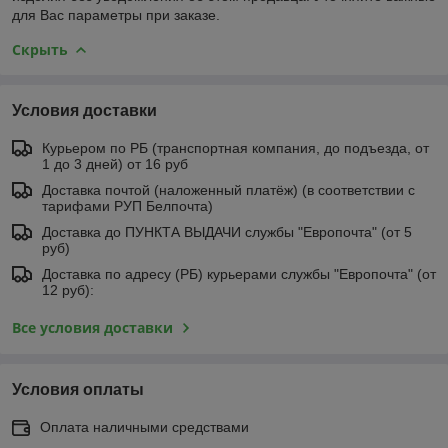
для Вас параметры при заказе.
Скрыть
Условия доставки
Курьером по РБ (транспортная компания, до подъезда, от
1 до 3 дней) от 16 руб
Доставка почтой (наложенный платёж) (в соответствии с
тарифами РУП Белпочта)
Доставка до ПУНКТА ВЫДАЧИ службы "Европочта" (от 5
руб)
Доставка по адресу (РБ) курьерами службы "Европочта" (от
12 руб):
Все условия доставки
Условия оплаты
Оплата наличными средствами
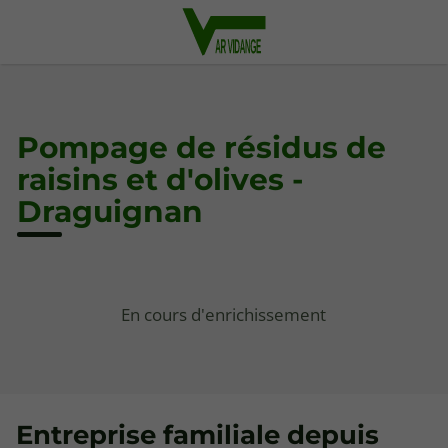
Pompage de résidus de
raisins et d'olives -
Draguignan
En cours d'enrichissement
Entreprise familiale depuis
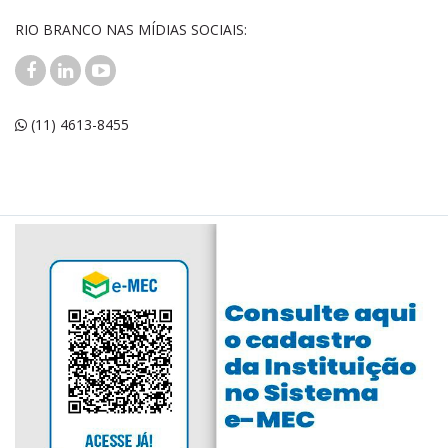
RIO BRANCO NAS MÍDIAS SOCIAIS:
(11) 4613-8455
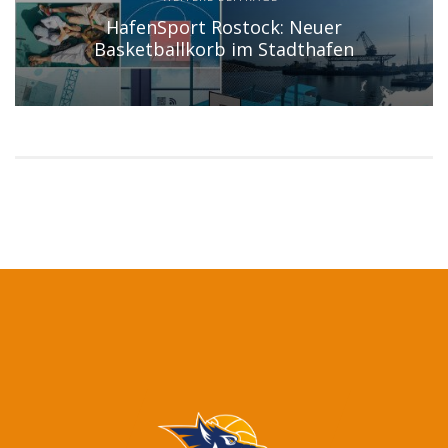
HafenSport Rostock: Neuer
Basketballkorb im Stadthafen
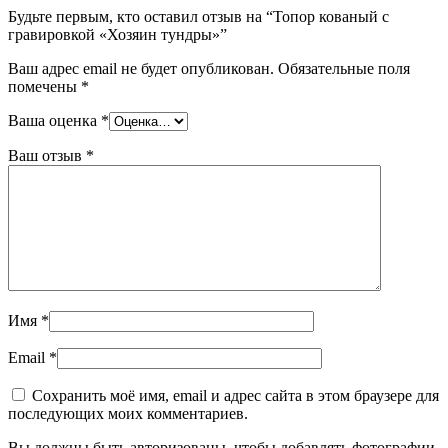
Будьте первым, кто оставил отзыв на “Топор кованый с
гравировкой «Хозяин тундры»”
Ваш адрес email не будет опубликован.
Обязательные поля
помечены
*
Ваша оценка
*
Ваш отзыв
*
Имя
*
Email
*
Сохранить моё имя, email и адрес сайта в этом браузере для
последующих моих комментариев.
Вы должны быть авторизованы, чтобы добавлять фотографии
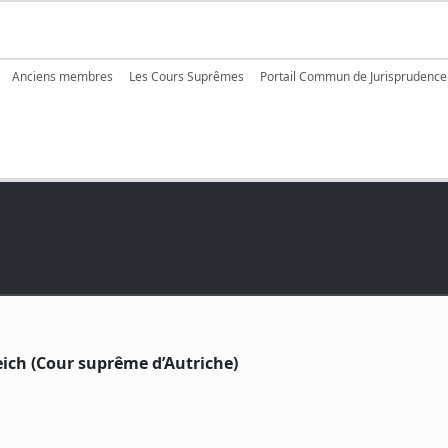
igation
Anciens membres
Les Cours Suprêmes
Portail Commun de Jurisprudence
eich (Cour suprême d’Autriche)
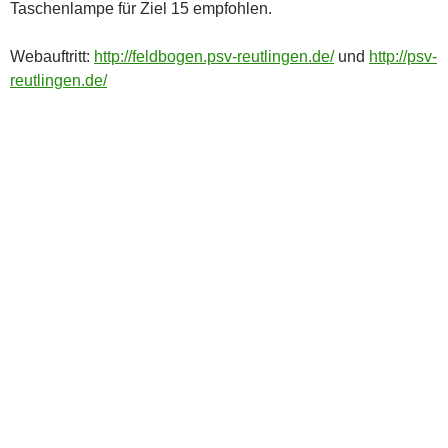
Taschenlampe für Ziel 15 empfohlen.
Webauftritt:
http://feldbogen.psv-reutlingen.de/
und
http://psv-
reutlingen.de/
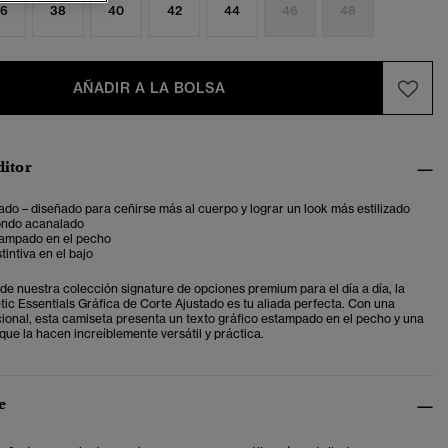
6
38
40
42
44
46
48
AÑADIR A LA BOLSA
ditor
ado – diseñado para ceñirse más al cuerpo y lograr un look más estilizado
ondo acanalado
tampado en el pecho
tintiva en el bajo
 de nuestra colección signature de opciones premium para el día a día, la
tic Essentials Gráfica de Corte Ajustado es tu aliada perfecta. Con una
ional, esta camiseta presenta un texto gráfico estampado en el pecho y una
 que la hacen increíblemente versátil y práctica.
e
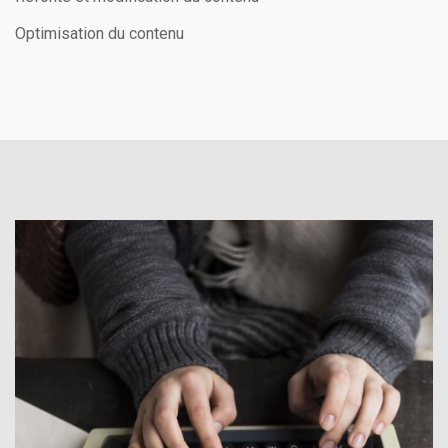
Optimisation du contenu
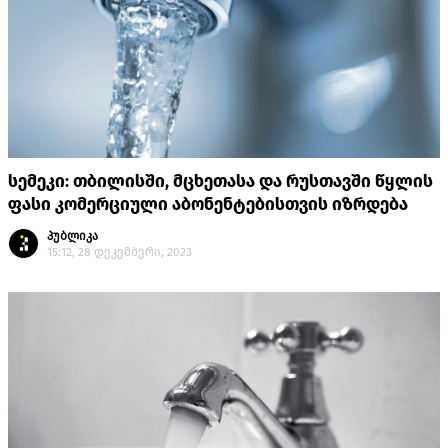
სემეკი: თბილისში, მცხეთასა და რუსთავში წყლის
ფასი კომერციული აბონენტებისთვის იზრდება
პუბლიკა
15:12, 28 დეკემბერი, 2023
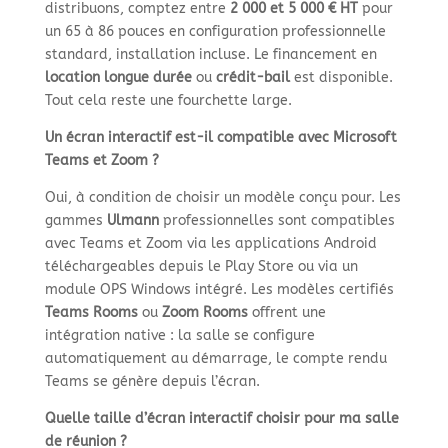
distribuons, comptez entre
2 000 et 5 000 € HT
pour
un 65 à 86 pouces en configuration professionnelle
standard, installation incluse. Le financement en
location longue durée
ou
crédit-bail
est disponible.
Tout cela reste une fourchette large.
Un écran interactif est-il compatible avec Microsoft
Teams et Zoom ?
Oui, à condition de choisir un modèle conçu pour. Les
gammes
Ulmann
professionnelles sont compatibles
avec Teams et Zoom via les applications Android
téléchargeables depuis le Play Store ou via un
module OPS Windows intégré. Les modèles certifiés
Teams Rooms
ou
Zoom Rooms
offrent une
intégration native : la salle se configure
automatiquement au démarrage, le compte rendu
Teams se génère depuis l’écran.
Quelle taille d’écran interactif choisir pour ma salle
de réunion ?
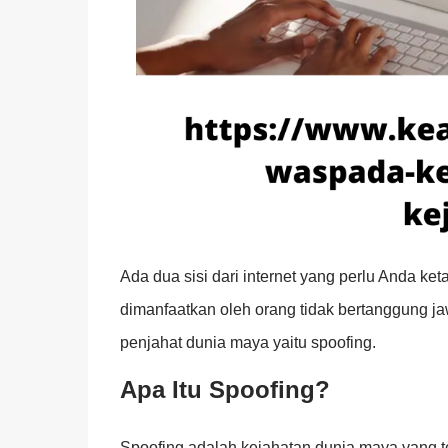
Ada dua sisi dari internet yang perlu Anda ke
dimanfaatkan oleh orang tidak bertanggung j
penjahat dunia maya yaitu spoofing.
Apa Itu Spoofing?
Spoofing adalah kejahatan dunia maya yang t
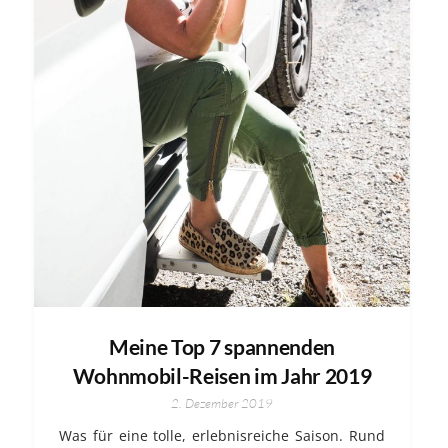
Meine Top 7 spannenden
Wohnmobil-Reisen im Jahr 2019
2. Dezember 2019
Was für eine tolle, erlebnisreiche Saison. Rund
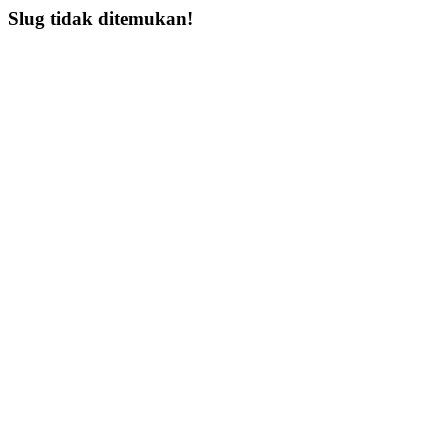
Slug tidak ditemukan!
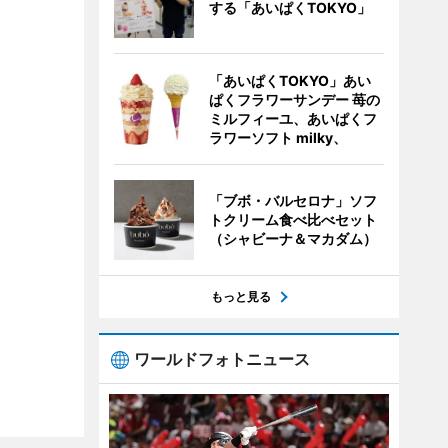
する「あいぱくTOKYO」
「あいぱくTOKYO」あい
ぱくフラワーサンデー 苺の
ミルフィーユ、あいぱくフ
ラワーソフト milky、
「ブボ・バルセロナ」ソフ
トクリーム食べ比べセット
（シャビーナ＆マカダム）
もっと見る
ワールドフォトニュース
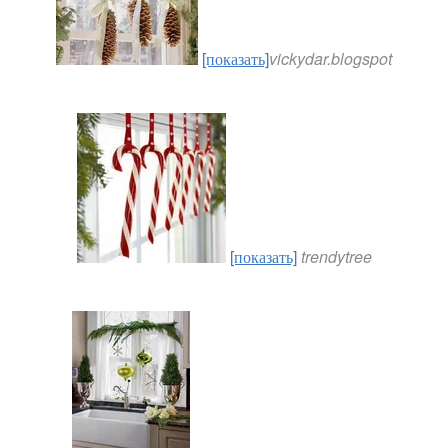
[показать]
vickydar.blogspot
[показать]
trendytree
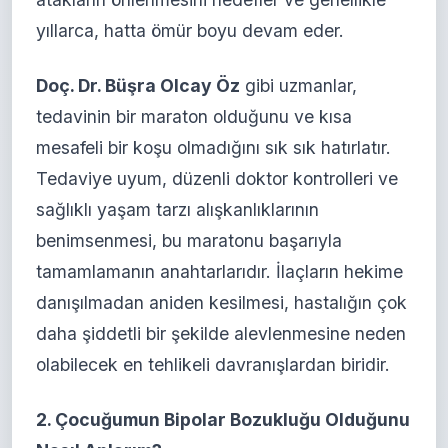
yıllarca, hatta ömür boyu devam eder.
Doç. Dr. Büşra Olcay Öz
gibi uzmanlar,
tedavinin bir maraton olduğunu ve kısa
mesafeli bir koşu olmadığını sık sık hatırlatır.
Tedaviye uyum, düzenli doktor kontrolleri ve
sağlıklı yaşam tarzı alışkanlıklarının
benimsenmesi, bu maratonu başarıyla
tamamlamanın anahtarlarıdır. İlaçların hekime
danışılmadan aniden kesilmesi, hastalığın çok
daha şiddetli bir şekilde alevlenmesine neden
olabilecek en tehlikeli davranışlardan biridir.
2. Çocuğumun Bipolar Bozukluğu Olduğunu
--
- What you are asked to do -
Write out the lines from the line containing "Ada dua sisi dari internet yang perlu Anda ke" up to and including the line containing "Spoofing adalah kejahatan dunia maya yang t", reproducing each one exactly.

- Result for this exercise -
Ada dua sisi dari internet yang perlu Anda ke
dimanfaatkan oleh orang tidak bertanggung j
penjahat dunia maya yaitu spoofing.
Apa Itu Spoofing?
Spoofing adalah kejahatan dunia maya yang t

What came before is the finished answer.